The TurkStream pipeline, a milestone project for both Turkey and Russia, marks its first anniversary since it delivered the Russian natural gas to Turkey and Europe on Jan. 8, 2020. In a general evaluation of its first year, the pipeline can be considered as a success for both Turkey and Russia, while its achievements are expected to increase more in the following years.
Indeed, the success of TurkStream was questioned by the skeptics, especially in the first months of 2020. However, the discourse that considers the pipeline as a non-success is nothing more but a misreading of the regional geopolitical realities and a failure to grasp Turkey’s energy policy and interests.

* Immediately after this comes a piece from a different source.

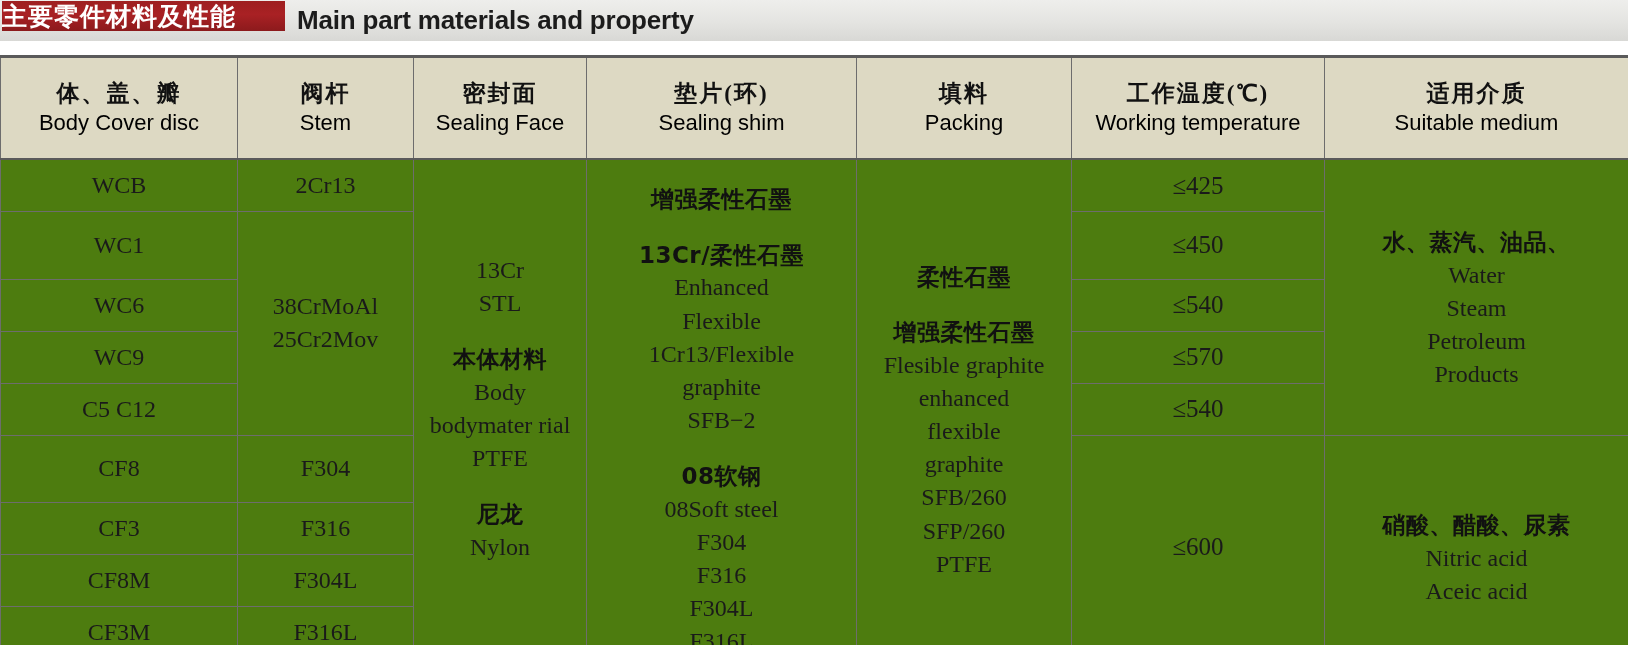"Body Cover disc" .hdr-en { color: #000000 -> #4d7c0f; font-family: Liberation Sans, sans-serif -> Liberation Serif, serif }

Benefits, Turkish policies
TurkStream pipeline serves the national interest of Russia and Turkey well, while it brings Russia closer to the European market, it provides economic and strategic benefits for Turkey. Not only does Turkey profit from the transit fees, but at the same time TurkStream increases Turkey’s energy security. Considering that Turkey is a net importer of natural gas, Turkey aims at having a secure supply. Russia has proven to us in many cases that it is a reliant source of natural gas, despite some issues that have put the bilateral relations at risk. In this context, the TurkStream pipeline has strategic importance.
While the share of the natural gas imports from Russia has declined, it still covers approximately 35% of the Turkish natural gas trade. As a result, Russia preserves its position as Turkey’s main source of natural gas, while Turkey continues to be Russia’s second-most important export destination.
Driven mainly from the necessity to lower the energy costs and diversify the sources, in 2020, Turkey increased its LNG imports, especially those coming from the U.S.
When compared with 2019, the share of the U.S.' LNG imports increased by 148% in the period between January and October 2020. However, while the pipeline imports from Russia remained low in the first eight months of 2020, in September and October, they increased considerably when compared with 2019, 85% and 143% relatively.
These developments indeed should be seen within the context of Turkey’s pragmatic policy which aims at securing its market, diversifying its energy sources and lowering energy costs. Within this framework, it can be said that Turkey has been following a balanced energy policy between Russia and the U.S., which helps Turkey maximize its interest.
Yet, the U.S. has failed in understanding this and has imposed sanctions on TurkStream, through the 2020 National Defense Authorization Act (NDAA) and Countering America's Adversaries Through Sanctions Act (CAATSA).
In order to understand the U.S. opposition to TurkStream, it is important to emphasize the fact that in the last years we have seen how the West, especially the U.S., has failed to understand Turkey’s stance and policies. In many cases, as with the TurkStream project, Turkey has been criticized for shifting away from the West.
However, that is not the case as Turkey has never shown intentions of moving away from the West; it is just pursuing a more autonomous and pragmatic policy that helps Turkey protect its own national interest.
Indeed, not surprisingly, the U.S. opposition to TurkStream is related to the protection of its own interest. More specifically, the reasons behind the U.S. opposition to TurkStream are twofold: economic and geopolitical. The economic reasons are mainly related to the European market.
By 2030, the U.S., Russia and Qatar are expected to be the three dominating actors in terms of LNG exports, and they will be competing for possible markets to dominate.
The European market has been one of the main targets, and its importance will continue to increase in the future as the share of LNG imports in the European markets is expected to grow.
In terms of the geopolitical perspective, the U.S. opposes TurkStream as a result of its power clash with Russia. The main discourse in the U.S. is dominated by the idea that TurkStream is a geopolitical project undertaken by Russia as it aims to bypass Western-backed Ukraine and increase its influence in Europe. However, even if these were true, they are not the main reasons behind the American opposition.
An energy dominance in the region would be translated into a strategic economic advantage and geopolitical influence, and that is exactly what the U.S. wants and what brought the American LNG and Russian pipelines head-to-head.
After just one year of operation, it would not be a correct evaluation of TurkStream’s success to measure how much natural gas was transferred through it. The transfer capacity increases as the years pass, and the same is expected for TurkStream as well.
The success of TurkStream lays behind the fact that it has helped both Russia and Turkey to achieve their goals. While it has helped Russia reach the European market, TurkStream has benefited Turkey by securing its energy supply. Furthermore, it serves well to Turkey’s goal of becoming an energy hub.
Yet, TurkStream’s main success is related to the fact that its construction and operation continued despite the American opposition and sanctions. From the Turkish perspective, this indeed reinforced the fact that in terms of energy relations, Turkey acts independently. As a result of its autonomous and pragmatic policy, Turkey resisted the American pressures and did not accept to compromise its own national interest.
Such a development, however, should not negatively impact the LNG trade between the U.S. and Turkey considering that the trade is a win-win situation for both states.